Work required: The word "ЙОГУРТ" marks the lines to report; pull each of them from the listing.

Supplied data:
= = = = =

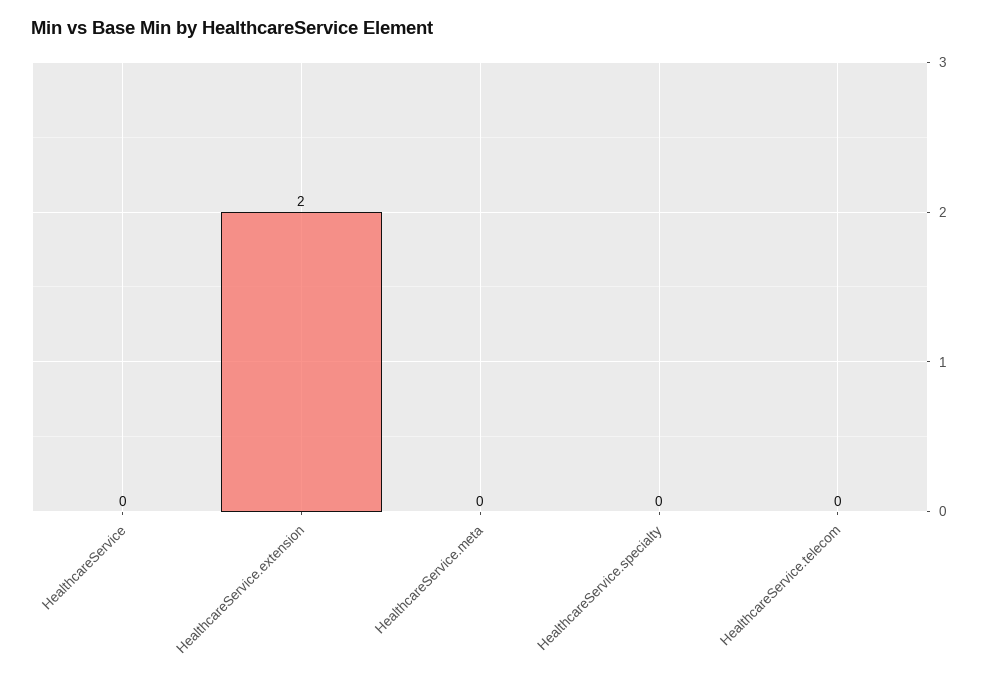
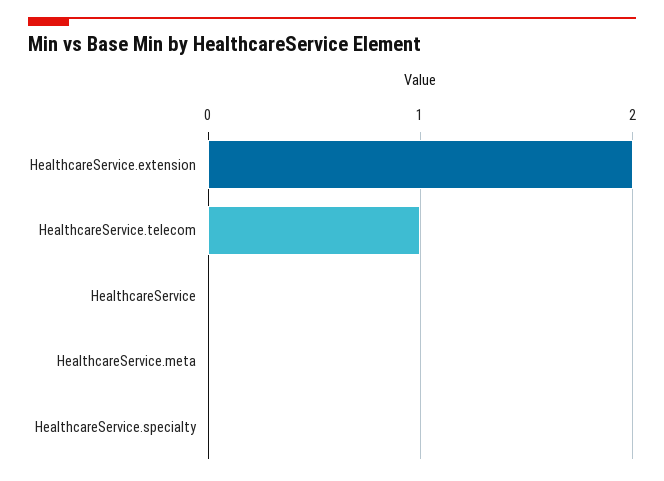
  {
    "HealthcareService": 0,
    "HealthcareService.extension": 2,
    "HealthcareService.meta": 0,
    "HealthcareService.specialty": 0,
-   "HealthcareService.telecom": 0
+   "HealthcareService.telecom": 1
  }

= = = = =

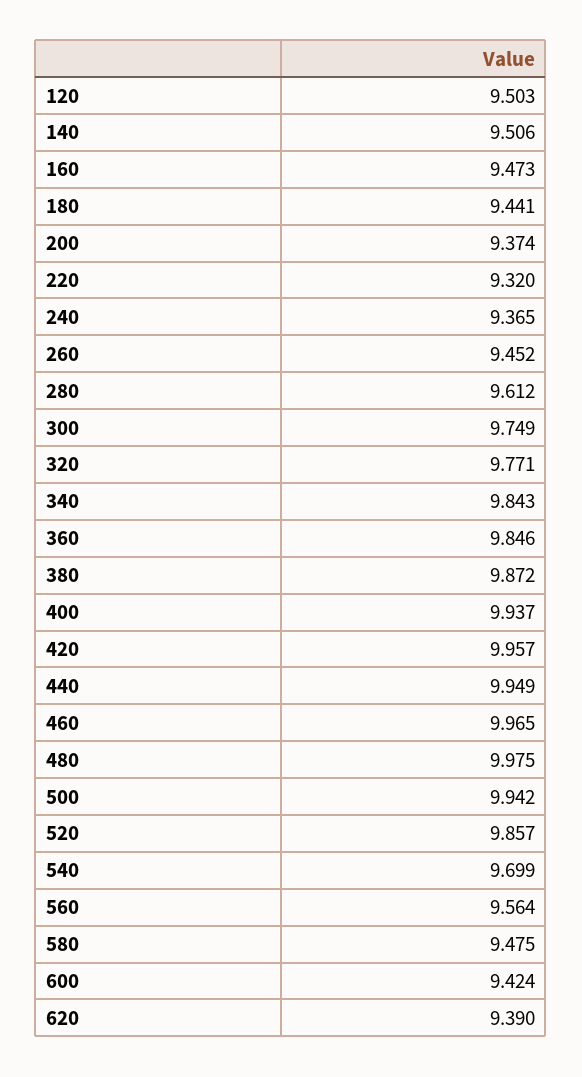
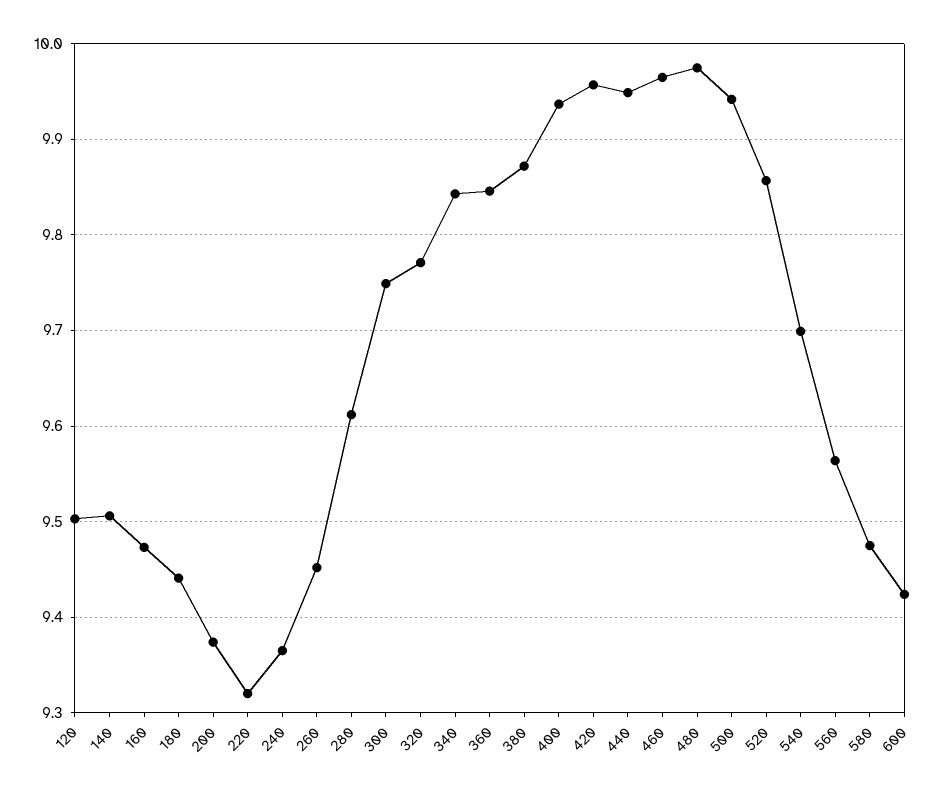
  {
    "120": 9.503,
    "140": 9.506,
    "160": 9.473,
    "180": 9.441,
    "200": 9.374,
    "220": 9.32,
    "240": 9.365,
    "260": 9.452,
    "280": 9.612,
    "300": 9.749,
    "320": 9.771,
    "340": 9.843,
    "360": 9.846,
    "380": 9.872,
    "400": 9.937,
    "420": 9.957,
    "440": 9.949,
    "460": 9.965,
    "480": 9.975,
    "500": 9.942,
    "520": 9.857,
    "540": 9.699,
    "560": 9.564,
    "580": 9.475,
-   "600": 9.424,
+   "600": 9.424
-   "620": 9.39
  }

= = = = =

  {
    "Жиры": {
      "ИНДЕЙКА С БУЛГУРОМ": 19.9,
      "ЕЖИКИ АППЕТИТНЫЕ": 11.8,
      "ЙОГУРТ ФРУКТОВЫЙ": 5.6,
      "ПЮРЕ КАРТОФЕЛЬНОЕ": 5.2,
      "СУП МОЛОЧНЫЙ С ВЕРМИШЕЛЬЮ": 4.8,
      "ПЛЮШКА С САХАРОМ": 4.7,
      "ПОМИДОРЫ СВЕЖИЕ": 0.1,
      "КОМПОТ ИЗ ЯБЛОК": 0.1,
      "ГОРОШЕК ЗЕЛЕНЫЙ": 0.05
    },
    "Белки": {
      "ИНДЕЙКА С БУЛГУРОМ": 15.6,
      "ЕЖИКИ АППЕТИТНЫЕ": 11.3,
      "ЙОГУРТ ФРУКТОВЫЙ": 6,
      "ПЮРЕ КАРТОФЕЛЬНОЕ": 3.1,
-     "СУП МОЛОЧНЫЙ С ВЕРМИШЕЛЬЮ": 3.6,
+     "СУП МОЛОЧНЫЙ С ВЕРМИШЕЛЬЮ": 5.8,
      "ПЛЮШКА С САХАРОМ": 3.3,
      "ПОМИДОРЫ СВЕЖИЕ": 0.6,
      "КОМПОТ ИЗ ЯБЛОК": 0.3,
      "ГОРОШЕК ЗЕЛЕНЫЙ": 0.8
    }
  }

= = = = =

Answer below:
      "ЙОГУРТ ФРУКТОВЫЙ": 5.6,
      "ЙОГУРТ ФРУКТОВЫЙ": 6,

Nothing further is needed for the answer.